Conflit haïtiano-dominicain

Haïti n'est pas encore prêt à profiter de sa production agricole, explique le professeur Josué Louis

Le conflit existant entre les deux pays autour de la construction d'un canal du côté haïtien sur la Rivière Massacre est loin d'offrir à Haïti l'opportunité de relancer sa production agricole, a fait savoir le docteur en économie, Josué Louis. Il a en effet soulevé l'absence d'une politique agricole par l'État, le problème d'encadrement des paysans, la mutualisation des risques et la non-rémunération des travailleurs agricoles, depuis longtemps constituent des obstacles au développement agricole et économique du pays.

«Le développement agricole, on ne peut pas le percevoir seulement par la volonté, c'est l'intelligence et la stratégie qui devraient être la base d'une telle initiative. À travers le temps, Haïti a vu chuter l'ensemble de ses grands projets de production agricole. L'agriculture est un domaine très complexe et très risqué, on ne peut pas le planifier de la même manière que le développement industriel. Inévitablement, il faut la mutualisation des risques, des gouvernements qui soutiennent les paysans et qui peuvent faire face à la politique économique dite néolibérale. Pour sa croissance, le secteur agricole ne doit pas être aux mains des plus pauvres ; il nécessite de précieux investissements, et on ne peut pas compter attendre de grands résultats avec ces morcellements cultivés par les paysans", a relaté le docteur en économie.

Par rapport à l'initiative des citoyens dans le Nord-Est visant à canaliser la rivière Massacre vers la plaine de Maribaroux, un véritable grenier du département ; le professeur d'université croit que cette vaste plaine pouvant servir à la riziculture et la culture d'autres produits de consommation représente une grande richesse pour le pays. Cependant il reste pessimiste quant aux résultats d'une telle démarche.

«Les autorités dominicaines ont déjà violé le traité de février 1929 autorisant les deux pays à exploiter les ressources naturelles à disposition des deux pays. Ils commencent déjà à dévier la quantité d'eau qui devrait couler sur le territoire haïtien. Ils seront capables en ce sens de provoquer des inondations pour faire perdre aux paysans leurs bétails et leurs cultures, ou du moins diminuer le cours de l'eau lorsqu'ils le souhaitent.

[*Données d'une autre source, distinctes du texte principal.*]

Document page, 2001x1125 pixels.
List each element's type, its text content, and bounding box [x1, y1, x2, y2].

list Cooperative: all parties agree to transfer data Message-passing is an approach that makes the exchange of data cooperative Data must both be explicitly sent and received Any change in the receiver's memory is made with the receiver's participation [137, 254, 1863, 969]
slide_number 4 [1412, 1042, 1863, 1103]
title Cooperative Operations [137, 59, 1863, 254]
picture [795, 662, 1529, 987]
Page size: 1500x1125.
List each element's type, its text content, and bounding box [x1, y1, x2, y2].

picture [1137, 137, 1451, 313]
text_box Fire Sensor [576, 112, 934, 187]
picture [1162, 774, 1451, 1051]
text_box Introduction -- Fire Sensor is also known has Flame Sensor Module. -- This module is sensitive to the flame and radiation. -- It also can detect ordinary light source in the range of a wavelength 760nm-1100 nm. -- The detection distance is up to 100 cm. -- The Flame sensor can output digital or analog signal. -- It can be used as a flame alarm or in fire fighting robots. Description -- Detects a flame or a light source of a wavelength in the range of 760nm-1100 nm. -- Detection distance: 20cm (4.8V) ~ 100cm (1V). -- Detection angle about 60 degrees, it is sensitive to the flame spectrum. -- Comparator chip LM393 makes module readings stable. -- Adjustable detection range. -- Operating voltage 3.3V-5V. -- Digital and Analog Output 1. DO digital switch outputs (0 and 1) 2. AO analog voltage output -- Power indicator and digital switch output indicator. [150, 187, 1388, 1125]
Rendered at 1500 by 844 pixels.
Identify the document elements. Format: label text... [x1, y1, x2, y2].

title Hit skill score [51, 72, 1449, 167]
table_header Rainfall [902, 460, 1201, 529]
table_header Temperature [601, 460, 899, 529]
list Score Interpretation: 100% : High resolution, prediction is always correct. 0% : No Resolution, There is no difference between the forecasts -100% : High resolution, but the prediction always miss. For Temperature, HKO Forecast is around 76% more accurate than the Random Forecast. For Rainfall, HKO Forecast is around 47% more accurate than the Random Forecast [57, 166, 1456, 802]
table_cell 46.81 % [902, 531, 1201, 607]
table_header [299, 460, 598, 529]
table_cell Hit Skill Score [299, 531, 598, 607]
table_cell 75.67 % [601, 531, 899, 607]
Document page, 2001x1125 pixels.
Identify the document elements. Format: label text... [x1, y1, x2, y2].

Néanmoins, M. Louis rappelle que l'État haïtien doit aborder la notion du développement agricole en Haïti avec intelligence et stratégie.

De ce fait, pour l'établissement d'une agriculture à caractère commercial en Haïti et capable de répondre aux exigences du marché local et en mesure de tourner vers l'exportation, l'économiste plaide pour un capitalisme d'État où l'État prend en charge la gamme de la production agricole et des différentes activités commerciales du pays pour faire face à cette bourgeoisie qui ne s'intéresse pas à la production nationale. Ainsi, il dit croire que l'on doit accompagner les paysans, leur apporter un soutien et permettre qu'ils aient assez de supports pour faire face aux risques climatiques, entre autres.

«On doit faire en sorte que l'agriculture soit reconnue comme une profession, donner un statut aux paysans, leur garantir protection et faciliter la mutualisation des risques. Il s'agit, entre autres, pour que l'État puisse s'impliquer davantage dans le financement de l'agriculture et ne pas dépenser dans des intrants agricoles pour les revendre aux paysans. Il faut également des pas pour sortir de la féodalité (subsistance) pour passer à une agriculture de profit, qui peut garantir le bien-être des agriculteurs. Donc, les secteurs doivent se concerter tant au niveau national qu'à l'international, et les autorités haïtiennes doivent investir dans la recherche et le développement», a-t-il évoqué.

À partir de ce conflit qui existe entre les deux pays, le professeur Josué Louis confie qu'il y a une interdépendance entre les deux États que les autorités dominicaines et haïtiennes doivent comprendre. Donc, il convient à ces acteurs de mieux structurer leurs rapports conformément aux normes internationales. «Haïti peut limiter le nombre des produits dominicains qui doivent circuler sur son territoire, et parallèlement, Haïti doit être en mesure d'exporter certains de ses produits sur le territoire voisin», a-t-il conclu.